Going through the entries below, work out how many lines have the string "tablets" in them. Give the number and nothing more.

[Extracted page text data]
· · · ·

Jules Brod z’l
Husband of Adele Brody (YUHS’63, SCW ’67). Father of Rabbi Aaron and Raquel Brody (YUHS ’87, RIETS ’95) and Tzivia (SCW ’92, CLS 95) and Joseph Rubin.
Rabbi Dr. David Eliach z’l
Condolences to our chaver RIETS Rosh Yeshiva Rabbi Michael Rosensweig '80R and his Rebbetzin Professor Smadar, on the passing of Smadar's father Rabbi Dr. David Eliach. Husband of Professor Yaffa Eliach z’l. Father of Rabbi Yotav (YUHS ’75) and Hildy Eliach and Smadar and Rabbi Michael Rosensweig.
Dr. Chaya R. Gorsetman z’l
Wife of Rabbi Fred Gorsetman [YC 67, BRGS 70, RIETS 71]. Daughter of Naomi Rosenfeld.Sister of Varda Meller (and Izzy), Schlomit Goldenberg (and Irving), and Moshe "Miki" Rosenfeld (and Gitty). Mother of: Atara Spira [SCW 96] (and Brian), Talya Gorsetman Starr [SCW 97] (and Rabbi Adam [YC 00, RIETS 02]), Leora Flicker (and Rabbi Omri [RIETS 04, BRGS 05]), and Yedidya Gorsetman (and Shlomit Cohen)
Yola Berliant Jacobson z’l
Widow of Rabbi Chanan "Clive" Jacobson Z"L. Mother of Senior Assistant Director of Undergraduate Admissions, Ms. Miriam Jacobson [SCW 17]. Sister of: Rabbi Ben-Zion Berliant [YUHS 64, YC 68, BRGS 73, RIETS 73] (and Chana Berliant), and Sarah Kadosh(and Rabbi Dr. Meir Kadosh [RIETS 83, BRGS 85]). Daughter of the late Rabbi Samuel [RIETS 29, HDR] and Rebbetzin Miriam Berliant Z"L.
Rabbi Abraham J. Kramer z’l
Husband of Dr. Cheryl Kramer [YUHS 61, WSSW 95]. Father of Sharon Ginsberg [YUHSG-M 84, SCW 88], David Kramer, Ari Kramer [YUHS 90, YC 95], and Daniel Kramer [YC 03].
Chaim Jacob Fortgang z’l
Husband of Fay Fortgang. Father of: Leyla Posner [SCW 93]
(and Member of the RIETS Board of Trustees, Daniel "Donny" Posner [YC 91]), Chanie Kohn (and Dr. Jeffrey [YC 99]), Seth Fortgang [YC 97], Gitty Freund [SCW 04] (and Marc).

· · · ·

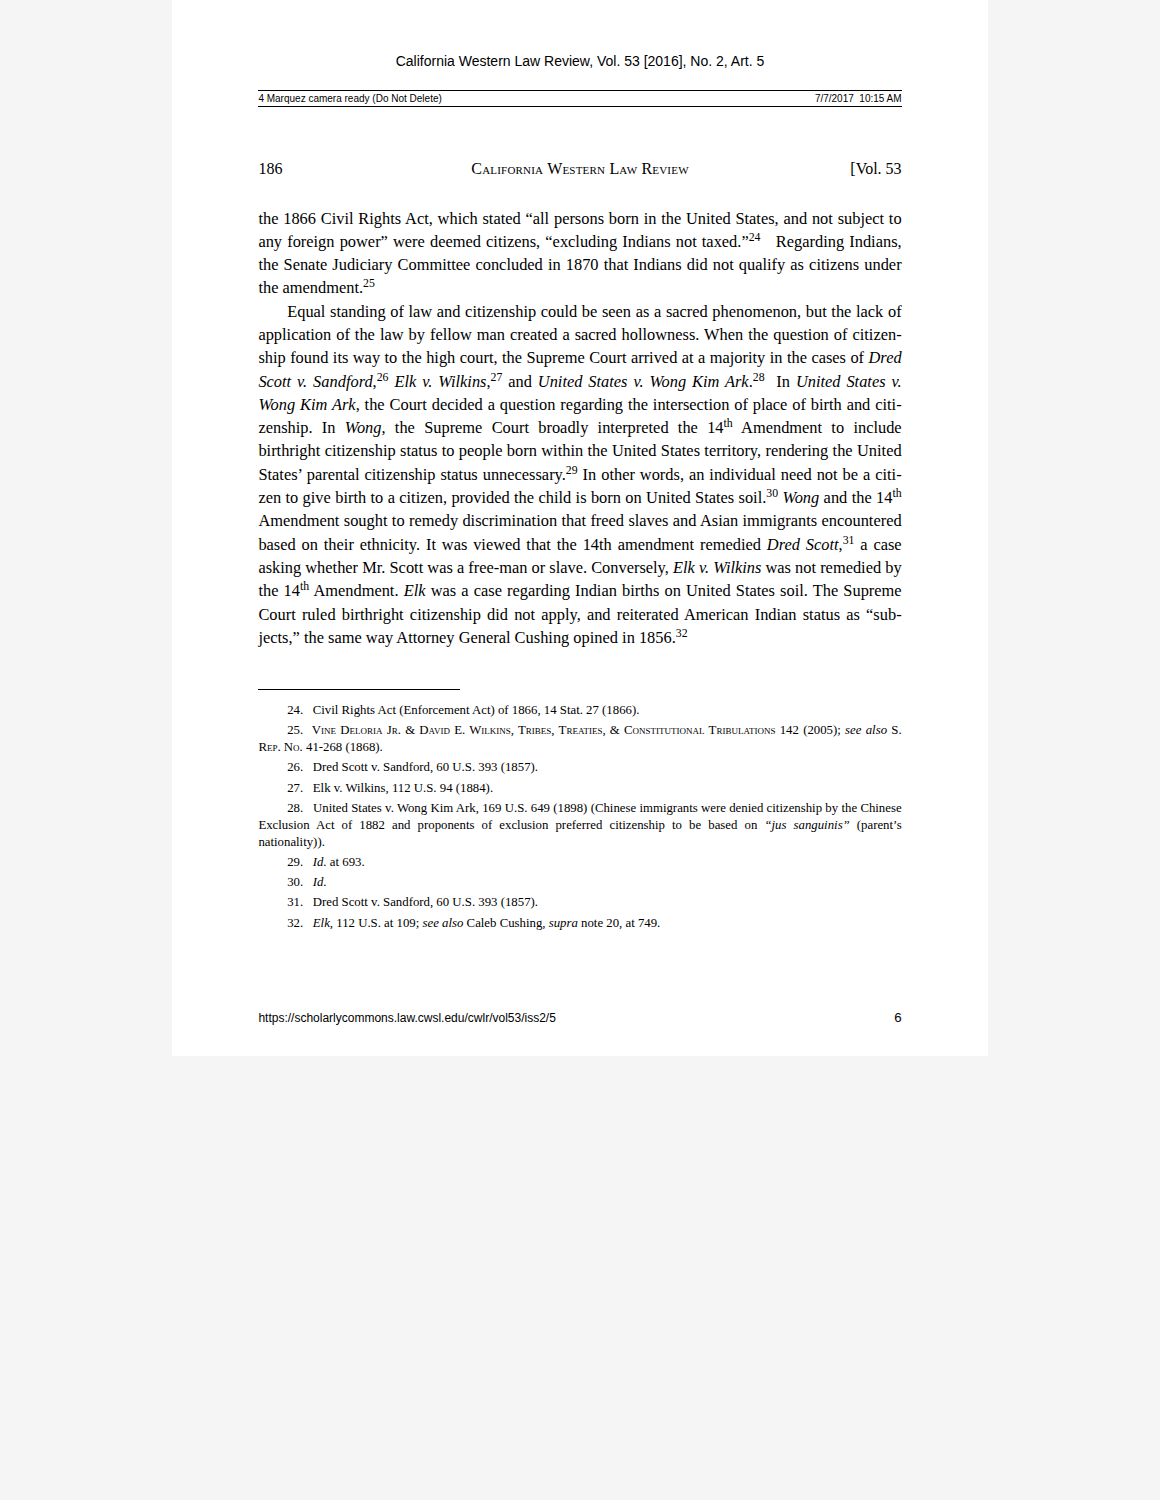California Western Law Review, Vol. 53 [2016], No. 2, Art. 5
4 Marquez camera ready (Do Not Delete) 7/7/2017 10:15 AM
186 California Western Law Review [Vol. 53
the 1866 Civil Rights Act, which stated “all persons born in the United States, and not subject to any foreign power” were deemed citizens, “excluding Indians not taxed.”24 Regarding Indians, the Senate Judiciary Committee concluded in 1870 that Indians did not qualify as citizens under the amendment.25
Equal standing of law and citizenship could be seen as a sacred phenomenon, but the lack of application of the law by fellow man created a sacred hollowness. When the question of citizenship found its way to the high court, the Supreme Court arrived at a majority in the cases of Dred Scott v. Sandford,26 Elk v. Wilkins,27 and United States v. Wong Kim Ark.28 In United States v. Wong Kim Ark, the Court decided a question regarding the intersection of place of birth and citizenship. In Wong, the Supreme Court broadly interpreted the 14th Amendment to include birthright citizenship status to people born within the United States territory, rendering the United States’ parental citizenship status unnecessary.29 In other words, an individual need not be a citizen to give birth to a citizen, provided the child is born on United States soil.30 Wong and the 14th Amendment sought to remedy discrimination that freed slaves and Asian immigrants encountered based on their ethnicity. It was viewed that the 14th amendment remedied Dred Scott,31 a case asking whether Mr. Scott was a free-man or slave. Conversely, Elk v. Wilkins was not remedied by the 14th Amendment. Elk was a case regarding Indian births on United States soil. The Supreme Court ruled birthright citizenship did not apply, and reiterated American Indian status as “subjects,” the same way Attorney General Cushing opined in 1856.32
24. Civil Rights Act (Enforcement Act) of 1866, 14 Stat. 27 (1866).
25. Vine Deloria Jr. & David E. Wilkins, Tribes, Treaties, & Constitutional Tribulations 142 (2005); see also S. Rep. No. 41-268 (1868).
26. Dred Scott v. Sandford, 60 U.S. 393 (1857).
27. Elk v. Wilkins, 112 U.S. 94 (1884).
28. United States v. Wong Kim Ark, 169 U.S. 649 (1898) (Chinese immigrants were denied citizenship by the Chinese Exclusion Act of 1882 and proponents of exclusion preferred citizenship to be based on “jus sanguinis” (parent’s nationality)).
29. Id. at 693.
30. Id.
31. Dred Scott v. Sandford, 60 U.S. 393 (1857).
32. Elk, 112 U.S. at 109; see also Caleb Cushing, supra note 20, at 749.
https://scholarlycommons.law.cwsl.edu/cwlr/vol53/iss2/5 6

· · · ·

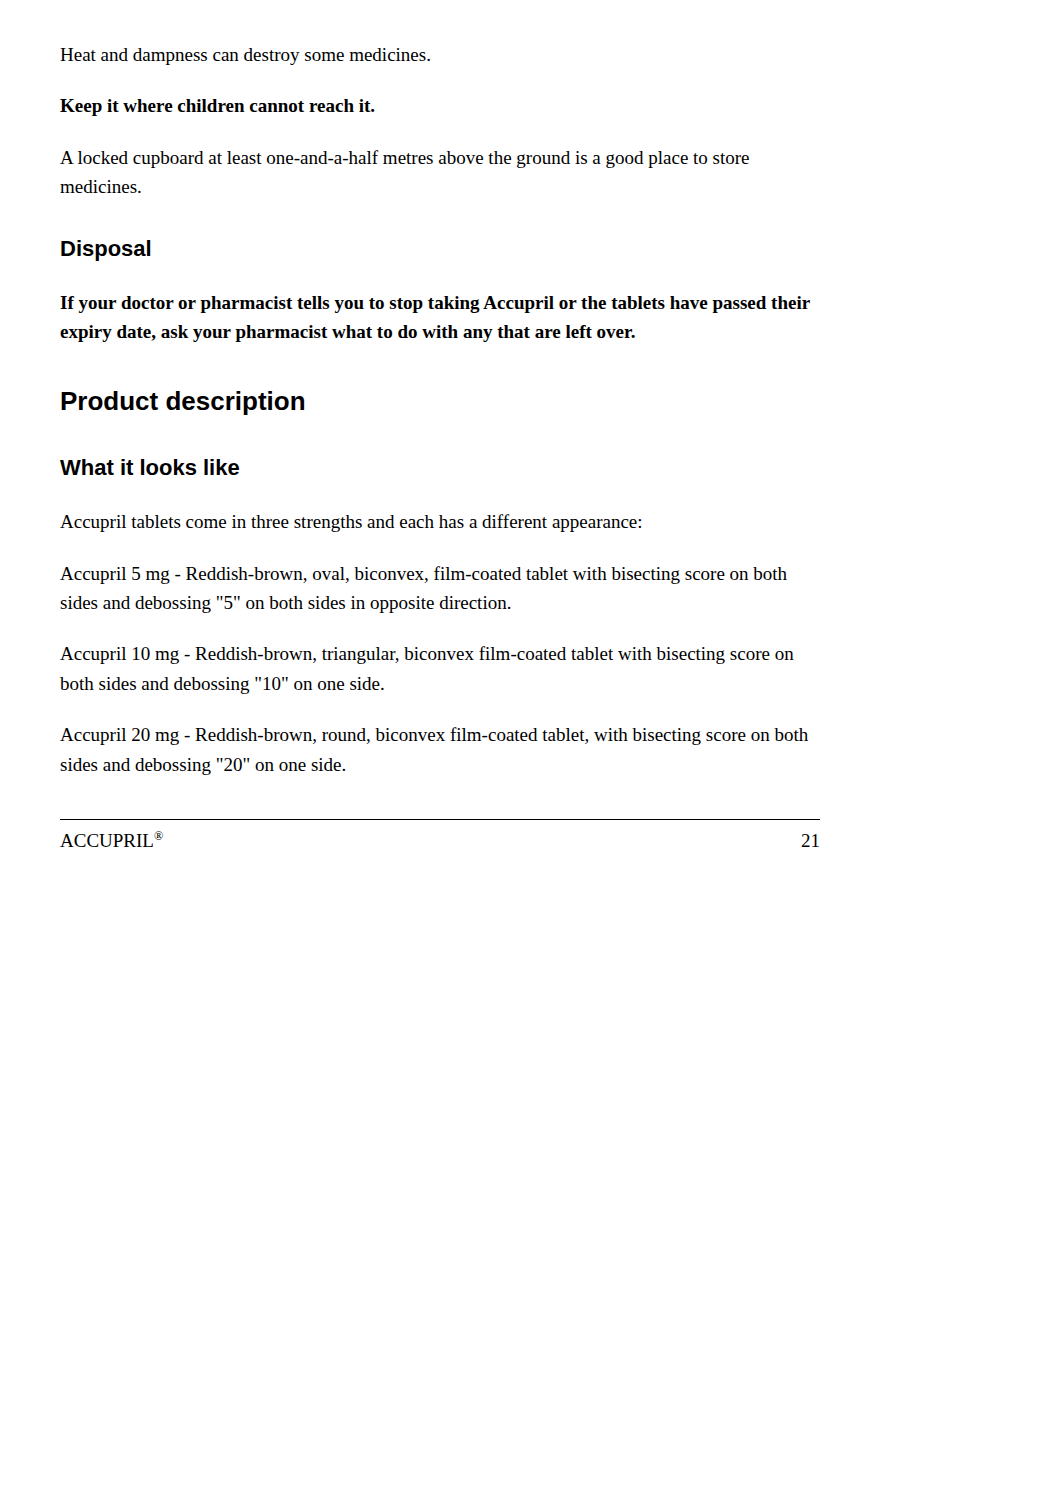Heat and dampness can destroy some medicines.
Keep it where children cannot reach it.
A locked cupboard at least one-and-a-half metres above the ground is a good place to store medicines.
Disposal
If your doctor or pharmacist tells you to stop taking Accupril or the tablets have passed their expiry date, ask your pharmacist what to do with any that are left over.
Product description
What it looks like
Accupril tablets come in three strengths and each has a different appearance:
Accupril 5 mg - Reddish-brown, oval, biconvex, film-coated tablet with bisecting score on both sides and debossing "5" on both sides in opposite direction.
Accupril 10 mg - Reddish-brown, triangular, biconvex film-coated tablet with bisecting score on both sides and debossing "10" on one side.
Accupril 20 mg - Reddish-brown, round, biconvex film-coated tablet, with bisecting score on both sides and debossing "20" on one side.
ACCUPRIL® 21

· · · ·

EXERCISE RESPONSE:
2